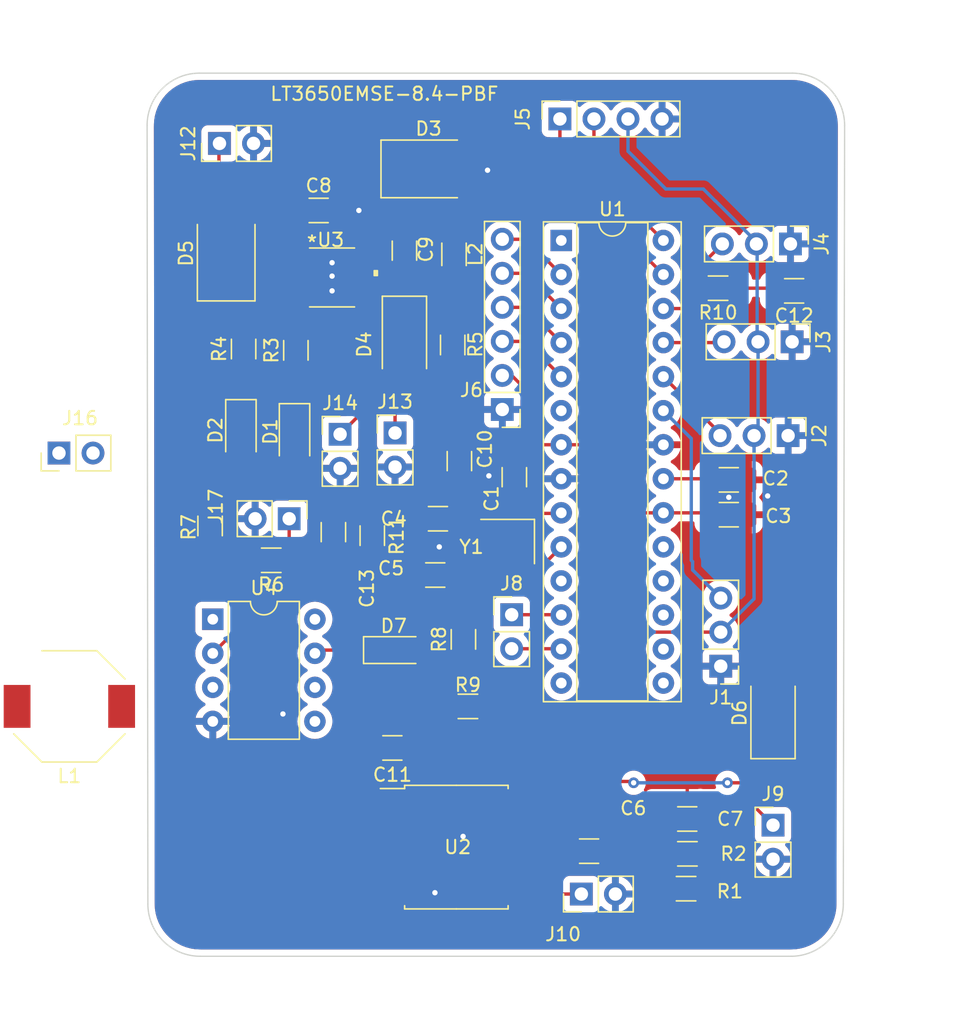
<source format=kicad_pcb>
(kicad_pcb (version 20211014) (generator pcbnew)

  (general
    (thickness 1.6)
  )

  (paper "A4")
  (layers
    (0 "F.Cu" signal)
    (31 "B.Cu" signal)
    (32 "B.Adhes" user "B.Adhesive")
    (33 "F.Adhes" user "F.Adhesive")
    (34 "B.Paste" user)
    (35 "F.Paste" user)
    (36 "B.SilkS" user "B.Silkscreen")
    (37 "F.SilkS" user "F.Silkscreen")
    (38 "B.Mask" user)
    (39 "F.Mask" user)
    (40 "Dwgs.User" user "User.Drawings")
    (41 "Cmts.User" user "User.Comments")
    (42 "Eco1.User" user "User.Eco1")
    (43 "Eco2.User" user "User.Eco2")
    (44 "Edge.Cuts" user)
    (45 "Margin" user)
    (46 "B.CrtYd" user "B.Courtyard")
    (47 "F.CrtYd" user "F.Courtyard")
    (48 "B.Fab" user)
    (49 "F.Fab" user)
    (50 "User.1" user)
    (51 "User.2" user)
    (52 "User.3" user)
    (53 "User.4" user)
    (54 "User.5" user)
    (55 "User.6" user)
    (56 "User.7" user)
    (57 "User.8" user)
    (58 "User.9" user)
  )

  (setup
    (stackup
      (layer "F.SilkS" (type "Top Silk Screen"))
      (layer "F.Paste" (type "Top Solder Paste"))
      (layer "F.Mask" (type "Top Solder Mask") (thickness 0.01))
      (layer "F.Cu" (type "copper") (thickness 0.035))
      (layer "dielectric 1" (type "core") (thickness 1.51) (material "FR4") (epsilon_r 4.5) (loss_tangent 0.02))
      (layer "B.Cu" (type "copper") (thickness 0.035))
      (layer "B.Mask" (type "Bottom Solder Mask") (thickness 0.01))
      (layer "B.Paste" (type "Bottom Solder Paste"))
      (layer "B.SilkS" (type "Bottom Silk Screen"))
      (copper_finish "None")
      (dielectric_constraints no)
    )
    (pad_to_mask_clearance 0)
    (pcbplotparams
      (layerselection 0x00010fc_ffffffff)
      (disableapertmacros false)
      (usegerberextensions false)
      (usegerberattributes true)
      (usegerberadvancedattributes true)
      (creategerberjobfile true)
      (svguseinch false)
      (svgprecision 6)
      (excludeedgelayer true)
      (plotframeref false)
      (viasonmask false)
      (mode 1)
      (useauxorigin false)
      (hpglpennumber 1)
      (hpglpenspeed 20)
      (hpglpendiameter 15.000000)
      (dxfpolygonmode true)
      (dxfimperialunits true)
      (dxfusepcbnewfont true)
      (psnegative false)
      (psa4output false)
      (plotreference true)
      (plotvalue true)
      (plotinvisibletext false)
      (sketchpadsonfab false)
      (subtractmaskfromsilk false)
      (outputformat 1)
      (mirror false)
      (drillshape 0)
      (scaleselection 1)
      (outputdirectory "")
    )
  )

  (net 0 "")
  (net 1 "VCC")
  (net 2 "GND")
  (net 3 "Net-(C2-Pad1)")
  (net 4 "Net-(C4-Pad2)")
  (net 5 "Net-(C5-Pad2)")
  (net 6 "Net-(C6-Pad1)")
  (net 7 "Net-(C7-Pad1)")
  (net 8 "Net-(C9-Pad1)")
  (net 9 "Net-(C9-Pad2)")
  (net 10 "Net-(C10-Pad1)")
  (net 11 "Net-(D1-Pad1)")
  (net 12 "Net-(C8-Pad1)")
  (net 13 "Net-(D2-Pad1)")
  (net 14 "Net-(D5-Pad2)")
  (net 15 "Net-(D6-Pad1)")
  (net 16 "Net-(J2-Pad3)")
  (net 17 "Net-(J3-Pad3)")
  (net 18 "Net-(J4-Pad3)")
  (net 19 "Net-(J5-Pad1)")
  (net 20 "Net-(J5-Pad2)")
  (net 21 "Net-(J8-Pad1)")
  (net 22 "Net-(J8-Pad2)")
  (net 23 "Net-(L2-Pad1)")
  (net 24 "Net-(R1-Pad2)")
  (net 25 "Net-(R3-Pad2)")
  (net 26 "Net-(R4-Pad2)")
  (net 27 "unconnected-(U1-Pad1)")
  (net 28 "unconnected-(U1-Pad15)")
  (net 29 "unconnected-(U1-Pad16)")
  (net 30 "unconnected-(U1-Pad17)")
  (net 31 "unconnected-(U1-Pad18)")
  (net 32 "unconnected-(U1-Pad19)")
  (net 33 "Net-(C11-Pad1)")
  (net 34 "Net-(C12-Pad2)")
  (net 35 "Net-(D7-Pad2)")
  (net 36 "Net-(J1-Pad3)")
  (net 37 "unconnected-(U1-Pad6)")
  (net 38 "unconnected-(U1-Pad11)")
  (net 39 "Net-(J6-Pad3)")
  (net 40 "Net-(J6-Pad4)")
  (net 41 "Net-(J6-Pad5)")
  (net 42 "Net-(J6-Pad6)")
  (net 43 "Net-(D7-Pad1)")
  (net 44 "Net-(J16-Pad1)")
  (net 45 "Net-(J17-Pad1)")
  (net 46 "unconnected-(U4-Pad5)")
  (net 47 "unconnected-(U4-Pad6)")
  (net 48 "Net-(R6-Pad2)")
  (net 49 "unconnected-(U4-Pad1)")
  (net 50 "Net-(J15-Pad1)")

  (footprint "Capacitor_SMD:C_1206_3216Metric" (layer "F.Cu") (at 126.7 108.3))

  (footprint "footprints:LT3650EMSE-8.4-PBF" (layer "F.Cu") (at 118.8 90.3))

  (footprint "Capacitor_SMD:C_1206_3216Metric" (layer "F.Cu") (at 117.8 85.3))

  (footprint "Diode_SMD:D_SMB" (layer "F.Cu") (at 126 82.2))

  (footprint "Capacitor_SMD:C_1206_3216Metric" (layer "F.Cu") (at 118.9 109.3 90))

  (footprint "Diode_SMD:D_SMB" (layer "F.Cu") (at 110.9 88.5 90))

  (footprint "Connector_PinHeader_2.54mm:PinHeader_1x06_P2.54mm_Vertical" (layer "F.Cu") (at 131.5 100.15 180))

  (footprint "Inductor_SMD:L_1206_3216Metric" (layer "F.Cu") (at 127.9 88.575 90))

  (footprint "Crystal:Crystal_SMD_TXC_7M-4Pin_3.2x2.5mm" (layer "F.Cu") (at 131.9 110 180))

  (footprint "Package_SO:SOIC-14W_7.5x9mm_P1.27mm" (layer "F.Cu") (at 128.075 132.8))

  (footprint "Inductor_SMD:L_Bourns-SRU8028_8.0x8.0mm" (layer "F.Cu") (at 99.2 122.3))

  (footprint "Resistor_SMD:R_1206_3216Metric" (layer "F.Cu") (at 145.3125 133.3))

  (footprint "Connector_PinHeader_2.54mm:PinHeader_1x02_P2.54mm_Vertical" (layer "F.Cu") (at 151.7 131.16))

  (footprint "Capacitor_SMD:C_1206_3216Metric" (layer "F.Cu") (at 126.5 112.5))

  (footprint "Connector_PinHeader_2.54mm:PinHeader_1x03_P2.54mm_Vertical" (layer "F.Cu") (at 153 87.8 -90))

  (footprint "Resistor_SMD:R_1206_3216Metric" (layer "F.Cu") (at 128.6 117.3 90))

  (footprint "Resistor_SMD:R_1206_3216Metric" (layer "F.Cu") (at 121.8 109.5625 -90))

  (footprint "Resistor_SMD:R_1206_3216Metric" (layer "F.Cu") (at 127.8 95.3375 -90))

  (footprint "Resistor_SMD:R_1206_3216Metric" (layer "F.Cu") (at 114.2625 111.4 180))

  (footprint "Connector_PinHeader_2.54mm:PinHeader_1x02_P2.54mm_Vertical" (layer "F.Cu") (at 132.2 115.46))

  (footprint "Connector_PinHeader_2.54mm:PinHeader_1x02_P2.54mm_Vertical" (layer "F.Cu") (at 110.4 80.3 90))

  (footprint "Capacitor_SMD:C_1206_3216Metric" (layer "F.Cu") (at 137.975 133.1))

  (footprint "Diode_SMD:D_1206_3216Metric" (layer "F.Cu") (at 116 102 -90))

  (footprint "Capacitor_SMD:C_1206_3216Metric" (layer "F.Cu") (at 124.2 88.3 -90))

  (footprint "Connector_PinHeader_2.54mm:PinHeader_1x03_P2.54mm_Vertical" (layer "F.Cu") (at 152.825 102.1 -90))

  (footprint "Capacitor_SMD:C_1206_3216Metric" (layer "F.Cu") (at 153.275 91.3 180))

  (footprint "Capacitor_SMD:C_1206_3216Metric" (layer "F.Cu") (at 148.4 105.4))

  (footprint "Connector_PinHeader_2.54mm:PinHeader_1x02_P2.54mm_Vertical" (layer "F.Cu") (at 115.6 108.3 -90))

  (footprint "Connector_PinHeader_2.54mm:PinHeader_1x02_P2.54mm_Vertical" (layer "F.Cu") (at 119.4 102))

  (footprint "Resistor_SMD:R_1206_3216Metric" (layer "F.Cu") (at 147.6 91.1 180))

  (footprint "Capacitor_SMD:C_1206_3216Metric" (layer "F.Cu") (at 145.3 130.7))

  (footprint "Resistor_SMD:R_1206_3216Metric" (layer "F.Cu") (at 112.2 95.6375 90))

  (footprint "Connector_PinHeader_2.54mm:PinHeader_1x03_P2.54mm_Vertical" (layer "F.Cu") (at 147.8 119.3 180))

  (footprint "Capacitor_SMD:C_1206_3216Metric" (layer "F.Cu") (at 132.4 105.2 -90))

  (footprint "Resistor_SMD:R_1206_3216Metric" (layer "F.Cu") (at 109.7 108.8375 -90))

  (footprint "Diode_SMD:D_1206_3216Metric" (layer "F.Cu") (at 112 101.7 -90))

  (footprint "Package_DIP:DIP-28_W7.62mm_Socket" (layer "F.Cu") (at 135.9 87.54))

  (footprint "Connector_PinHeader_2.54mm:PinHeader_1x02_P2.54mm_Vertical" (layer "F.Cu") (at 98.425 103.4 90))

  (footprint "Resistor_SMD:R_1206_3216Metric" (layer "F.Cu") (at 145.2125 135.9))

  (footprint "Connector_PinHeader_2.54mm:PinHeader_1x02_P2.54mm_Vertical" (layer "F.Cu") (at 123.5 101.9))

  (footprint "Connector_PinHeader_2.54mm:PinHeader_1x03_P2.54mm_Vertical" (layer "F.Cu") (at 153.125 95.1 -90))

  (footprint "Capacitor_SMD:C_1206_3216Metric" (layer "F.Cu") (at 148.4 108 180))

  (footprint "Capacitor_SMD:C_1206_3216Metric" (layer "F.Cu") (at 123.3 125.4))

  (footprint "Diode_SMD:D_SOD-123" (layer "F.Cu") (at 123.4 118.1))

  (footprint "Diode_SMD:D_SMA" (layer "F.Cu") (at 151.7 122.8 90))

  (footprint "Resistor_SMD:R_1206_3216Metric" (layer "F.Cu") (at 128.9375 122.3))

  (footprint "Package_DIP:DIP-8_W7.62mm" (layer "F.Cu") (at 109.9 115.8))

  (footprint "Capacitor_SMD:C_1206_3216Metric" (layer "F.Cu") (at 128.3 104 -90))

  (footprint "Connector_PinHeader_2.54mm:PinHeader_1x02_P2.54mm_Vertical" (layer "F.Cu") (at 137.4 136.3 90))

  (footprint "Connector_PinSocket_2.54mm:PinSocket_1x04_P2.54mm_Vertical" (layer "F.Cu") (at 135.8 78.475 90))

  (footprint "Diode_SMD:D_SMA" (layer "F.Cu") (at 124.2 95.1 -90))

  (footprint "Resistor_SMD:R_1206_3216Metric" (layer "F.Cu")
    (tedit 5F68FEEE) (tstamp deb56b92-a9e6-4e18-ad6b-37f66d80b52f)
    (at 116.1 95.7375 90)
    (descr "Resistor SMD 1206 (3216 Metric), square (rectangular) end terminal, IPC_7351 nominal, (Body size source: IPC-SM-782 page 72, https://www.pcb-3d.com/wordpress/wp-content/uploads/ipc-sm-782a_amendment_1_and_2.pdf), generated with kicad-footprint-generator")
    (tags "resistor")
    (property "Sheetfile" "pcb.kicad_sch")
    (property "Sheetname" "")
    (path "/32c86b17-3456-4475-80d5-658915add6cb")
    (attr smd)
    (fp_text reference "R3" (at 0 -1.82 90) (layer "F.SilkS")
      (effects (font (size 1 1) (thickness 0.15)))
      (tstamp 6dda8c37-602b-403e-9158-7287efea2207)
    )
    (fp_text value "5.1k" (at 0 1.82 90) (layer "F.Fab")
      (effects (font (size 1 1) (thickness 0.15)))
      (tstamp 197eb315-38ff-440a-b74c-97872b4d
... [671054 chars truncated]
</source>
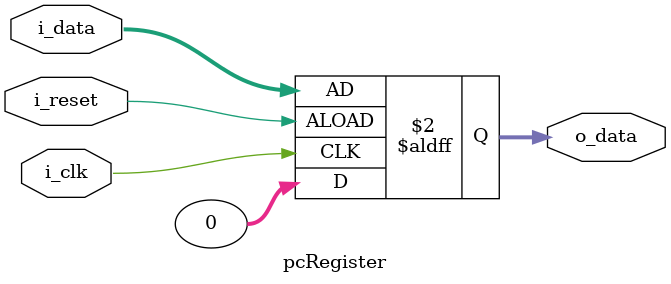
<source format=sv>
`timescale 1ns/1ps
module pcRegister(
    input logic [31:0] i_data,
    input logic i_clk,
    input logic i_reset,
    output logic [31:0] o_data
);
always @(posedge i_clk or negedge i_reset) begin
    if(i_reset) begin 
        o_data <= 32'd0;
    end else begin 
        o_data <= i_data;
    end
end
endmodule

</source>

Instructions to follow:
Your task is to return each line of the data above that contains the string "Adhesive".

Task solution:
    (32 "B.Adhes" user "B.Adhesive")
    (33 "F.Adhes" user "F.Adhesive")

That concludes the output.